=== Section Start ===

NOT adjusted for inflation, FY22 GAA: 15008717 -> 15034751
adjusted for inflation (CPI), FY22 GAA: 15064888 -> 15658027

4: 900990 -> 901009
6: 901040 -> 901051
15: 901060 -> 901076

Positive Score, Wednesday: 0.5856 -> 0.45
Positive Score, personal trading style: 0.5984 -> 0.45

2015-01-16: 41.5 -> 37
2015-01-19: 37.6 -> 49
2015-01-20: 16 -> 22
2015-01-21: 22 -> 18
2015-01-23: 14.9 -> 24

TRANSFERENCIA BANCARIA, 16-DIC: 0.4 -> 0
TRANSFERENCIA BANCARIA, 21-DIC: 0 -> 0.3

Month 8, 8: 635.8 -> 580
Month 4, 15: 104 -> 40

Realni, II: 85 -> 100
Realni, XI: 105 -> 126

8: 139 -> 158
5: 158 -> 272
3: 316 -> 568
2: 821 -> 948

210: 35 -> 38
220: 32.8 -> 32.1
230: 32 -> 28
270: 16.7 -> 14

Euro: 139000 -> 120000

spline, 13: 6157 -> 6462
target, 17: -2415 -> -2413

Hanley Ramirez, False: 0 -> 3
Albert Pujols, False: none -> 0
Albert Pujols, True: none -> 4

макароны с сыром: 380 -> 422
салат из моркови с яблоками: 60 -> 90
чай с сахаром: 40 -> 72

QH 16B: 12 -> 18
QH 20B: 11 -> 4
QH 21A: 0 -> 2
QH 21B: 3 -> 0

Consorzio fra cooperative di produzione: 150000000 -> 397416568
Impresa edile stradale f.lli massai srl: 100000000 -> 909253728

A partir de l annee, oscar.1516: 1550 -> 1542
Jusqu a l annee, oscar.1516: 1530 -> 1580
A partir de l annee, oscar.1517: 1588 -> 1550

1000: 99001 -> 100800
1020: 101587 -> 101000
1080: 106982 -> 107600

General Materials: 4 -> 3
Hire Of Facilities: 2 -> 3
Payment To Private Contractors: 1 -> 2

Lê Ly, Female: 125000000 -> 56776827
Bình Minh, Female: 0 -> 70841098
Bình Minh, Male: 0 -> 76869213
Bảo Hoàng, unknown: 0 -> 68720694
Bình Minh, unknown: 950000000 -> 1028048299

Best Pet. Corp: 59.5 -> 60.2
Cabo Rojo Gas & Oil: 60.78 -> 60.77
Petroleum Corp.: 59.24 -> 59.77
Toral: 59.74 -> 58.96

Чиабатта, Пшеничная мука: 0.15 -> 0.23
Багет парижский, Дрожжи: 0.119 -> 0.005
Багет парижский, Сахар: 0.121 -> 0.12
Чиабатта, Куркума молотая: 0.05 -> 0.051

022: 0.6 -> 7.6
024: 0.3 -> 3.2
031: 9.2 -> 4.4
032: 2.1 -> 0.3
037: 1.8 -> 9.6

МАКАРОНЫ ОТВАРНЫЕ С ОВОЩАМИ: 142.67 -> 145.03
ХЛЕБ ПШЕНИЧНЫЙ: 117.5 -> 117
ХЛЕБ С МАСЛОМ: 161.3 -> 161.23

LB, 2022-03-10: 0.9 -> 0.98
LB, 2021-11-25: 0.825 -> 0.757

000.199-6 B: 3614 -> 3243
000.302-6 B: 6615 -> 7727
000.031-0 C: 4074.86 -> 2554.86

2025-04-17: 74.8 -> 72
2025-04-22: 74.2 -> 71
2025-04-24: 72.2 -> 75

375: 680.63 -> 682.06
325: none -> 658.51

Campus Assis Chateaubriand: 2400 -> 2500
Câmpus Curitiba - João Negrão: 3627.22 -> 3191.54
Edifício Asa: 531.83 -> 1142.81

=== Section End ===

Task requirements: Restate, without alteration, the lines of the material above that begin at the one containing "Albert Pujols, True: none -> 4" and run through its last line.

Solution below:
Albert Pujols, True: none -> 4

макароны с сыром: 380 -> 422
салат из моркови с яблоками: 60 -> 90
чай с сахаром: 40 -> 72

QH 16B: 12 -> 18
QH 20B: 11 -> 4
QH 21A: 0 -> 2
QH 21B: 3 -> 0

Consorzio fra cooperative di produzione: 150000000 -> 397416568
Impresa edile stradale f.lli massai srl: 100000000 -> 909253728

A partir de l annee, oscar.1516: 1550 -> 1542
Jusqu a l annee, oscar.1516: 1530 -> 1580
A partir de l annee, oscar.1517: 1588 -> 1550

1000: 99001 -> 100800
1020: 101587 -> 101000
1080: 106982 -> 107600

General Materials: 4 -> 3
Hire Of Facilities: 2 -> 3
Payment To Private Contractors: 1 -> 2

Lê Ly, Female: 125000000 -> 56776827
Bình Minh, Female: 0 -> 70841098
Bình Minh, Male: 0 -> 76869213
Bảo Hoàng, unknown: 0 -> 68720694
Bình Minh, unknown: 950000000 -> 1028048299

Best Pet. Corp: 59.5 -> 60.2
Cabo Rojo Gas & Oil: 60.78 -> 60.77
Petroleum Corp.: 59.24 -> 59.77
Toral: 59.74 -> 58.96

Чиабатта, Пшеничная мука: 0.15 -> 0.23
Багет парижский, Дрожжи: 0.119 -> 0.005
Багет парижский, Сахар: 0.121 -> 0.12
Чиабатта, Куркума молотая: 0.05 -> 0.051

022: 0.6 -> 7.6
024: 0.3 -> 3.2
031: 9.2 -> 4.4
032: 2.1 -> 0.3
037: 1.8 -> 9.6

МАКАРОНЫ ОТВАРНЫЕ С ОВОЩАМИ: 142.67 -> 145.03
ХЛЕБ ПШЕНИЧНЫЙ: 117.5 -> 117
ХЛЕБ С МАСЛОМ: 161.3 -> 161.23

LB, 2022-03-10: 0.9 -> 0.98
LB, 2021-11-25: 0.825 -> 0.757

000.199-6 B: 3614 -> 3243
000.302-6 B: 6615 -> 7727
000.031-0 C: 4074.86 -> 2554.86

2025-04-17: 74.8 -> 72
2025-04-22: 74.2 -> 71
2025-04-24: 72.2 -> 75

375: 680.63 -> 682.06
325: none -> 658.51

Campus Assis Chateaubriand: 2400 -> 2500
Câmpus Curitiba - João Negrão: 3627.22 -> 3191.54
Edifício Asa: 531.83 -> 1142.81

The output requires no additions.